- _TEXT BLOCK_
⁂
Question 6: Do late deliveries cause bad reviews?

Delivery Status	Avg Review Score	Order Count
On time	4.29 / 5	88,658
Late	2.57 / 5	7,701

Late deliveries are associated with a 1.72-point drop in average review score — a 40% decline in customer satisfaction from a single operational failure. With 7,701 late orders (roughly 8% of delivered orders), this represents a significant and quantifiable drag on platform reputation. This finding mirrors Amazon's internal emphasis on delivery promise accuracy as a primary driver of customer trust: fulfillment reliability is not a logistics metric — it is a customer experience metric.

Review scores: on-time vs late deliveries

Average review score by delivery outcome. Late deliveries score 1.72 points lower on a 5-point scale.

Summary

Olist grew rapidly through 2017–2018 but exhibited structural weaknesses common to early-stage marketplace platforms: low customer retention (3.1% vs 20–40% industry benchmark), fulfillment reliability problems in heavy categories, and revenue concentration in a small number of categories and sellers. The data quantifies the cost of these weaknesses — particularly the direct link between late delivery and customer satisfaction — and points toward the interventions that marketplace operators use to address them: loyalty incentives, seller fulfillment standards, and category-specific logistics investment.
⁂
- _TASK INSTRUCTIONS_
Copy the delivery analysis starting at "Late deliveries are" and ending at "a 5-point scale.", renaming "customer" to "shopper" throughout.

- _INPUT DATA_
⁂
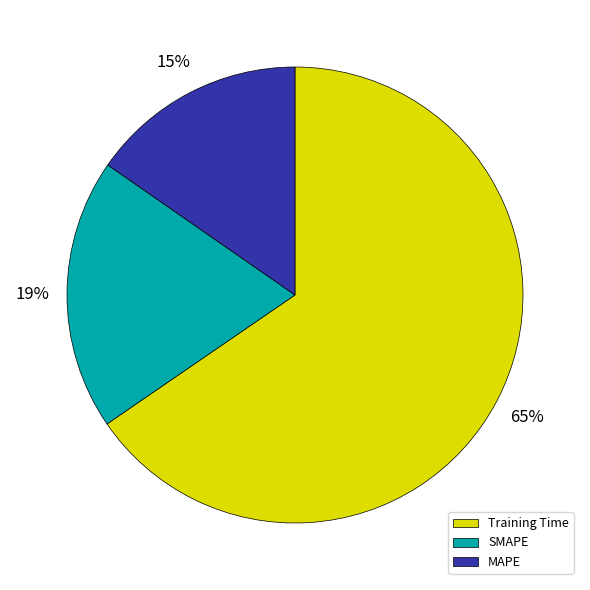

What is the majority slice?

Training Time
⁂
- _SOLUTION TO THIS TASK_
Late deliveries are associated with a 1.72-point drop in average review score — a 40% decline in shopper satisfaction from a single operational failure. With 7,701 late orders (roughly 8% of delivered orders), this represents a significant and quantifiable drag on platform reputation. This finding mirrors Amazon's internal emphasis on delivery promise accuracy as a primary driver of shopper trust: fulfillment reliability is not a logistics metric — it is a shopper experience metric.

Review scores: on-time vs late deliveries

Average review score by delivery outcome. Late deliveries score 1.72 points lower on a 5-point scale.